Si hay insulto, los insultados somos todos, no sólo el expresidente. El ínclito no apareció en La Moncloa por arte de birlibirloque. Lo pusimos ahí los españoles.

Nicolas Sarkozy ha encontrado un filón dialéctico en nuestras desgracias para tratar de convencer a sus compatriotas de que le voten. Ha venido a decirles que, si quieren acabar como los españoles, que voten al socialista François Hollande. Soraya Rodríguez se ha puesto como una pantera y ha exigido a Rajoy que reclame vía diplomática una excusa del Elíseo. Luego, con menor vehemencia, ha dicho que la culpa de cómo estamos la tiene la crisis y las políticas de derechas que ha impuesto el eje franco-alemán.

Incluso aceptando la exculpación que la portavoz socialista hace de Zapatero, queda el inequívoco hecho de que quien nos devolvió al corazón de Europa, ese dominado por el malvado eje franco-alemán, no fue otro que Zapatero, quien, de no ser culpable de no haber sabido hacer frente a la crisis, lo sería al menos de habernos puesto en manos de tan malvados derechistas.

El Gobierno se ha negado a reclamar nada a Sarkozy aduciendo que no ha insultado a los españoles y que, como mucho, a quien ha vejado es a Zapatero. Creo que no es así. Si hay insulto, los insultados somos todos, no sólo el expresidente. El ínclito no apareció en La Moncloa por arte de birlibirloque. Lo pusimos ahí los españoles. Y, si la primera vez pudo ser por error, conmocionados por el 11-M, la segunda lo hicimos en plena posesión de nuestras facultades mentales. Habrá quien diga que no le votó en ninguna de las dos ocasiones. Da igual. Zapatero fue quien nos representó a todos, a los que lo votaron y a los que no, durante siete años. De forma que, si fue él quien nos llevó al hoyo donde estamos, es porque nosotros lo pusimos en disposición de hacerlo.

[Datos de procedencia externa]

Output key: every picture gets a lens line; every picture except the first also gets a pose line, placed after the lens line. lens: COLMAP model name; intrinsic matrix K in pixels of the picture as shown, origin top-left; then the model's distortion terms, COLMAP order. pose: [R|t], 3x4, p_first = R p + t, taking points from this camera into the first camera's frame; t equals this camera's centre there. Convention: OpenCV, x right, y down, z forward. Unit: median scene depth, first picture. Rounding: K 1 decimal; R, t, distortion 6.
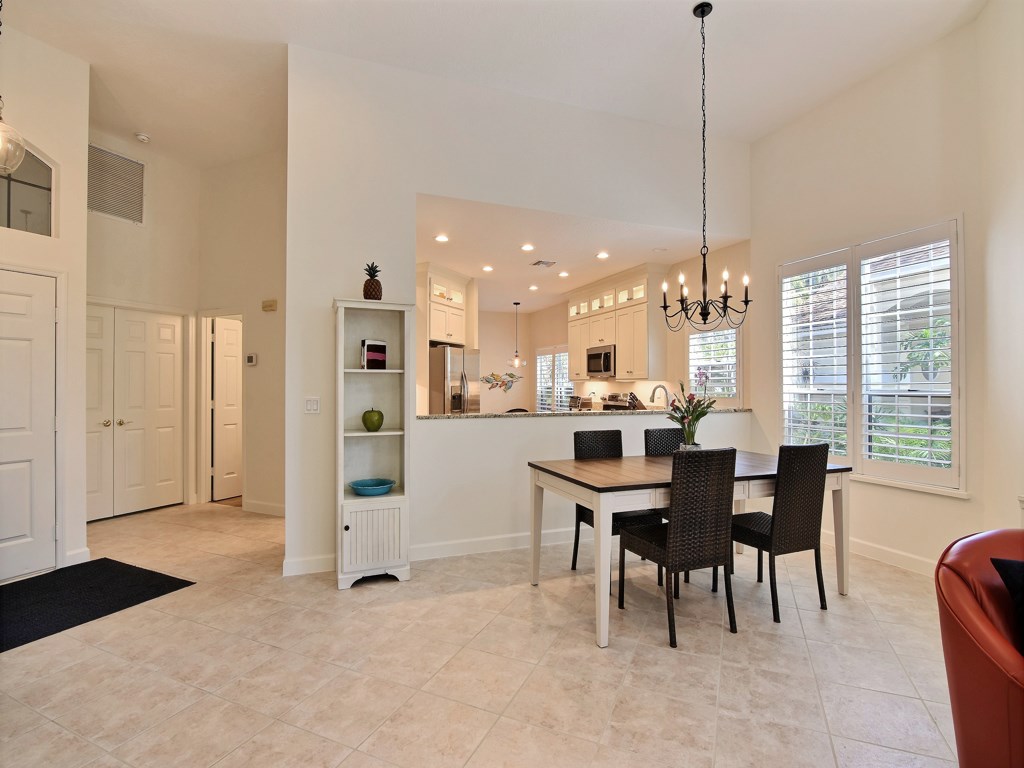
lens RADIAL K [[495.7, 0, 514.7], [0, 495.7, 381.9], [0, 0, 1]] dist [-0.002998, -0.011503]
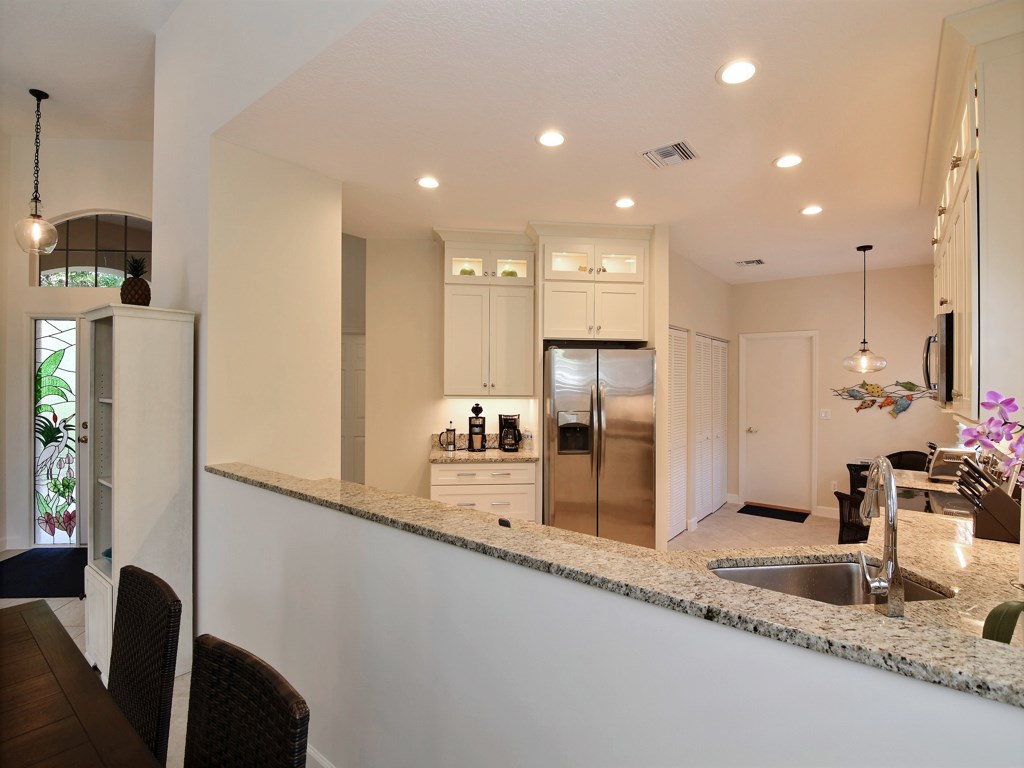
lens RADIAL K [[498.2, 0, 512.0], [0, 498.2, 384.0], [0, 0, 1]] dist [-0.022070, -0.000606]
pose [[0.514709, 0.005568, -0.857347, 0.367695], [-0.000518, 0.999981, 0.006184, -0.029823], [0.857365, -0.002739, 0.514702, 0.615566]]
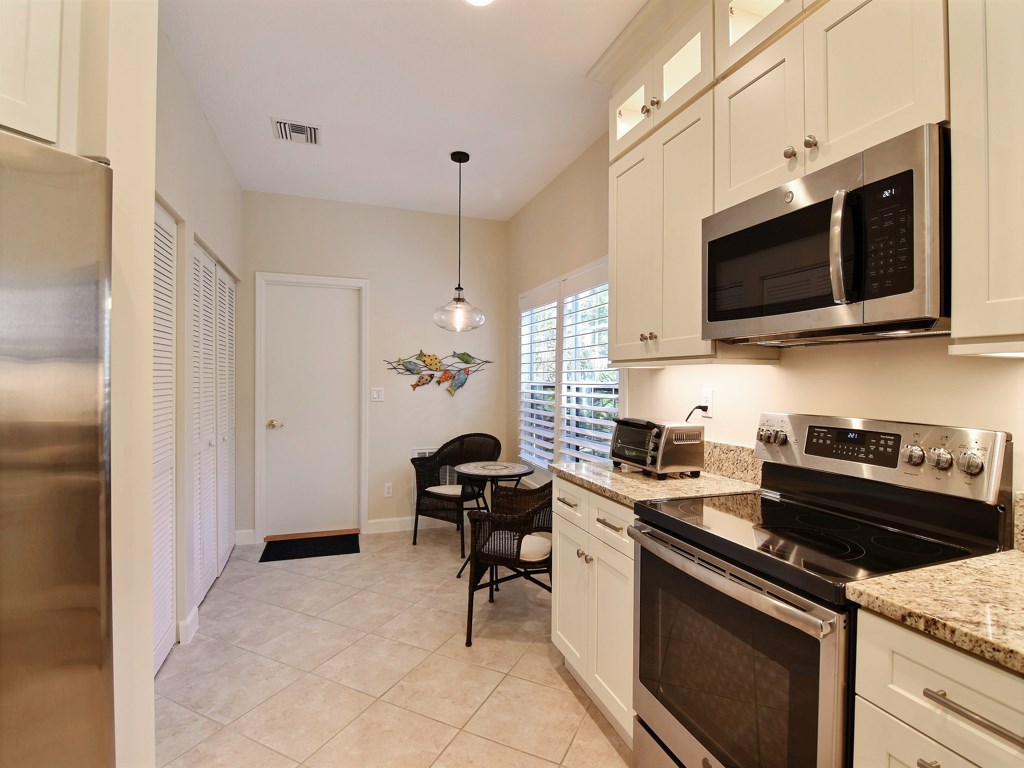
lens RADIAL K [[495.7, 0, 514.7], [0, 495.7, 381.9], [0, 0, 1]] dist [-0.002998, -0.011503]
pose [[0.999809, 0.007087, -0.018196, 0.075955], [-0.006921, 0.999934, 0.009176, 0.007654], [0.018260, -0.009048, 0.999792, 0.915476]]
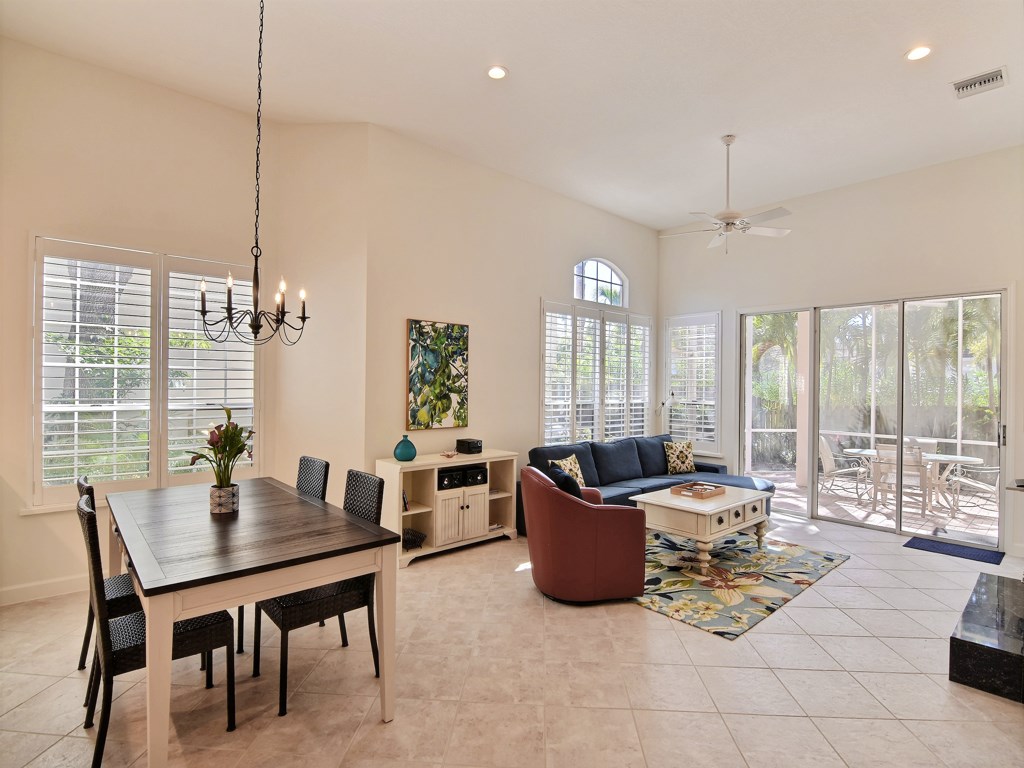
lens RADIAL K [[495.7, 0, 514.7], [0, 495.7, 381.9], [0, 0, 1]] dist [-0.002998, -0.011503]
pose [[-0.346046, 0.003481, 0.938211, -0.281715], [-0.020163, 0.999735, -0.011146, -0.020686], [-0.938001, -0.022774, -0.345884, 0.435779]]
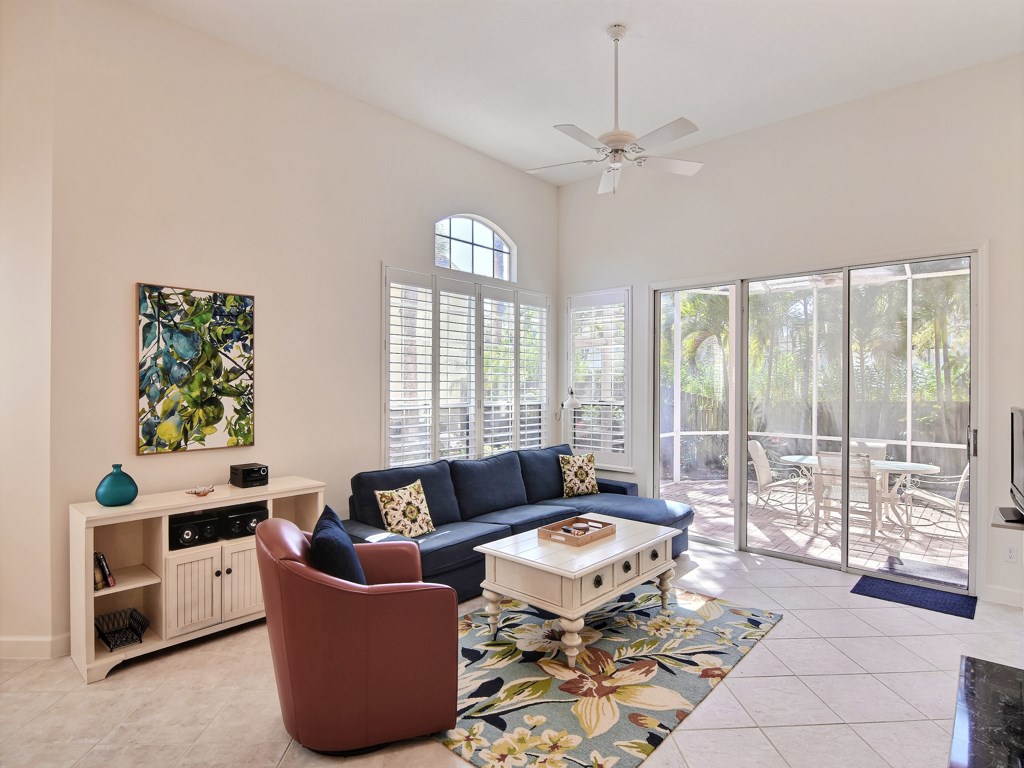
lens RADIAL K [[535.7, 0, 509.5], [0, 535.7, 382.5], [0, 0, 1]] dist [-0.005485, -0.001668]
pose [[-0.443560, 0.001528, 0.896243, -0.153878], [-0.009511, 0.999934, -0.006412, -0.023820], [-0.896194, -0.011368, -0.443516, 0.234538]]
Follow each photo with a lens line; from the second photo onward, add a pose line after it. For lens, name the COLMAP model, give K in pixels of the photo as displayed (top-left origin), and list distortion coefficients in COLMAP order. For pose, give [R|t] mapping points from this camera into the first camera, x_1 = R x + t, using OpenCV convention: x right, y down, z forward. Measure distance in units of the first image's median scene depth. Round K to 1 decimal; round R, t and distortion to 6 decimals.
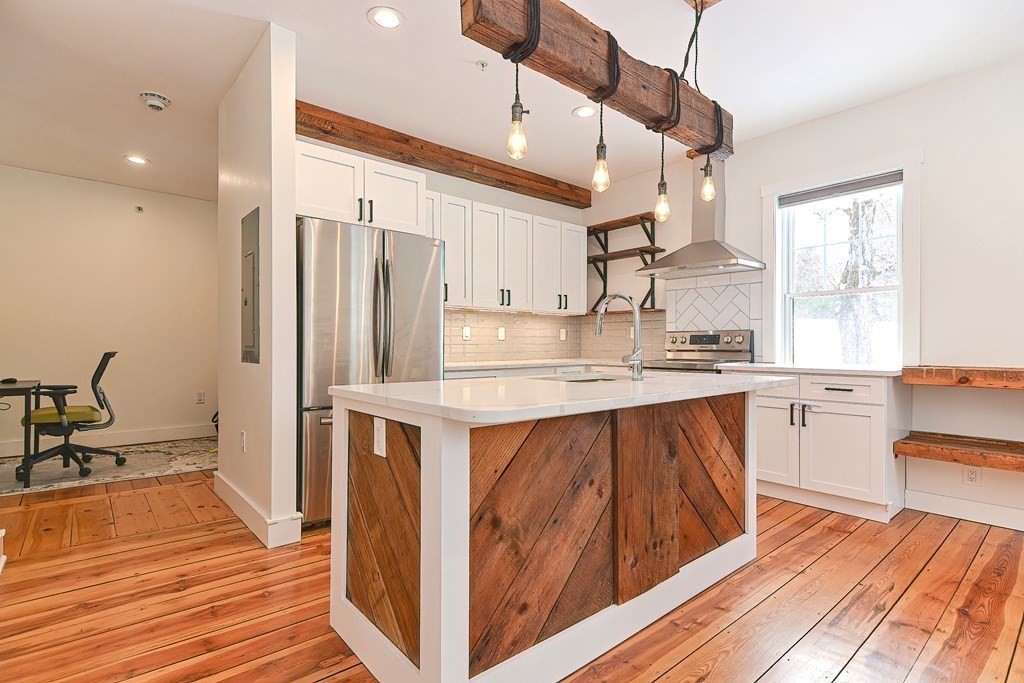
lens RADIAL K [[497.0, 0, 515.4], [0, 497.0, 344.3], [0, 0, 1]] dist [0.010354, -0.006020]
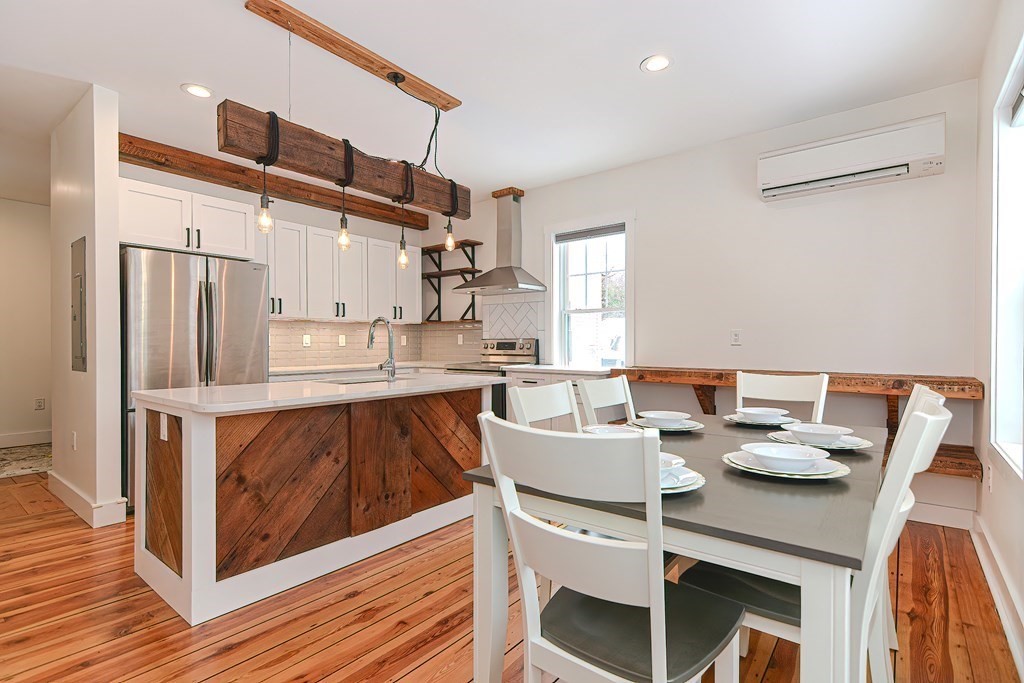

La cuestión, por lo tanto, es si hay o no insulto. Porque lo que no se puede negar es que de una u otra forma lo que ha dicho Sarkozy es verdad. Con esto podría pasar como cuando alguien vilipendia a otro llamándole hijo de tal, que siempre sería una injuria aunque se demostrara que el insultado es en efecto el hijo de una tal. En tal caso, la obligación del Gobierno debería ser la de decir al francés que, aunque fuera cierto que somos idiotas y que en dos ocasiones votamos a Zapatero, que es socialista y nos hundió, usted, gabacho soberbio y vanidoso, no es quién para recordárnoslo. Una cosa es que yo pueda ser imbécil por votar a un tipo así y otra muy distinta es que quien me llame imbécil por haberlo hecho sea usted.

Podría tener sentido reaccionar así, pero son ganas de estar dándole vueltas a si fuimos o no estúpidos al ponernos en manos del solemne cuando ahora a lo que deberíamos dedicar todas nuestras fuerzas es a reparar el mucho daño que nos hizo. Ahora, si los socialistas quieren que el debate político se centre en la bondad del legado de Zapatero y en la supuesta obligación del Gobierno de defenderlo, allá ellos. No les arriendo la ganancia.